Dr. Ebony Utley is an Associate Professor of Communication Studies at California State University Long Beach and the author of the critically acclaimed Rap and Religion: Understanding the Gangsta’s God.

My personal style manifests in my professional attire via period dresses and heels. Every day of lecture throughout the semester I wear a different dress so students are shocked when I show up to the final in jeans. Because students dress increasingly casually, I don’t feel pressure to suit it up. That would create too much of a division between me and them. Also, because I teach popular culture classes or courses with huge popular culture components, I need to look like I know what’s trendy or I lose my credibility. I often “shop my students.” By that I mean, take stock in what’s trendy for them and try to incorporate some of the accessories or styles into my own look so that I can continue to connect with a younger and younger crowd. I’ve never seen my wardrobe as a justification for who I am or a justification for my presence in a certain space. My sartorial choices have always been reflective of my personal style not others’ expectations of me. And truthfully, those expectations have always been relatively low—because I look younger than my age (which is younger than most), and because of my race and gender. No one expects me to open my mouth and sound smart. I use that to my advantage, especially when surrounded by strangers… If anything, I think there are more young professors who aren’t afraid to [express their personal style] because the penalty for surviving this academic game and losing yourself is just too high.



These interviews elucidated the reality that women of color in particular face complex adornment politics. A Chronicle of Higher Educationarticle, Professors: Hot At Their Own Risk, demonstrates the challenges of being an attractive and stylish black, female academic. Commenters—self-identified as professors—targeted Professor Ebony Utley who unapologetically stated that she cares about her appearance and strives to looks nice.
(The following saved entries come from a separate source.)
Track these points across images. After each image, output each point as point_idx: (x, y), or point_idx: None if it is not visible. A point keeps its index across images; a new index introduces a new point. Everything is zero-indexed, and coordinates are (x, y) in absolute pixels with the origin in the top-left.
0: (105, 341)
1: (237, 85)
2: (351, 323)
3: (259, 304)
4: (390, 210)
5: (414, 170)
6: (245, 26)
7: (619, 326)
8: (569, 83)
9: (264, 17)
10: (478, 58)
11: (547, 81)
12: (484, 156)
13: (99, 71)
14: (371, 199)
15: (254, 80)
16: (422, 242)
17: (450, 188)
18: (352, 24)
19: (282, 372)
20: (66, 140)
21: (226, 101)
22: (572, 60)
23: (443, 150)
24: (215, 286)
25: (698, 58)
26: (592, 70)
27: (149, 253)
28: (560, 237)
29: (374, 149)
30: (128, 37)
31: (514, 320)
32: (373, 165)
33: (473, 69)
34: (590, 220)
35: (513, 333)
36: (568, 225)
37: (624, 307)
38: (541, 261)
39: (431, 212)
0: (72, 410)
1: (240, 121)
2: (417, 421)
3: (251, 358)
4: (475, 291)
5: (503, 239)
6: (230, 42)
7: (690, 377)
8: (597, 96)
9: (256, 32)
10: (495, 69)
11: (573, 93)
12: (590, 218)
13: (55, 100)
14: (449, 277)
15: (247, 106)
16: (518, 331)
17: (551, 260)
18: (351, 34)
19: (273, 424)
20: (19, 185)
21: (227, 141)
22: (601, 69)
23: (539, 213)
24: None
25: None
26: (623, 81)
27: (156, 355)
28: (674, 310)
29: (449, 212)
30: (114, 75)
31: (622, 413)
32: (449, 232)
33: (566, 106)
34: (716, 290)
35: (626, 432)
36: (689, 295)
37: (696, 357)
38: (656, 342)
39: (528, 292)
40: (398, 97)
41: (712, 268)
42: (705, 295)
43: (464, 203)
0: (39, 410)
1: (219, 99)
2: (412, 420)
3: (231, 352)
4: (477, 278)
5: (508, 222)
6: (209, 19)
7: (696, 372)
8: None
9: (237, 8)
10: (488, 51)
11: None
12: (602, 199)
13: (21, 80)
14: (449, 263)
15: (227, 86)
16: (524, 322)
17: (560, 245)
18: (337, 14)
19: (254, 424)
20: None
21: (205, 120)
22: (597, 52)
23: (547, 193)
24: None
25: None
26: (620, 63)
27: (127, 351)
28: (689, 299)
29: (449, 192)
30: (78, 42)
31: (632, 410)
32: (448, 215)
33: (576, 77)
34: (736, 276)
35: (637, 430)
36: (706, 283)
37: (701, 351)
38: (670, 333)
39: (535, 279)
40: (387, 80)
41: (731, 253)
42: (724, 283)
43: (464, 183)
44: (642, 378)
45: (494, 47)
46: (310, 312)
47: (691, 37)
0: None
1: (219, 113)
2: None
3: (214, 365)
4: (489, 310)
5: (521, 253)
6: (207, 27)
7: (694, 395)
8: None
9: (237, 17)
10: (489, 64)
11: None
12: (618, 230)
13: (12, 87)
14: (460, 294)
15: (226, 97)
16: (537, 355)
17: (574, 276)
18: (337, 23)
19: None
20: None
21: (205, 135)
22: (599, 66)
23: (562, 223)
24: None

They posted insensitive remarks such as, “If this is what she wears when she lectures then I’m not surprised she is approached by students,” when responding to Utley’s story about a student who told her she could “make more money as a high class hooker.” Another scolded, “We’re not there to be ‘hot.’ We’re there to teach.” Utley and other women of color aren’t hearing any of this.  Instead, they are continuing to use their personal style to define “appropriate” and “professional” on their own terms.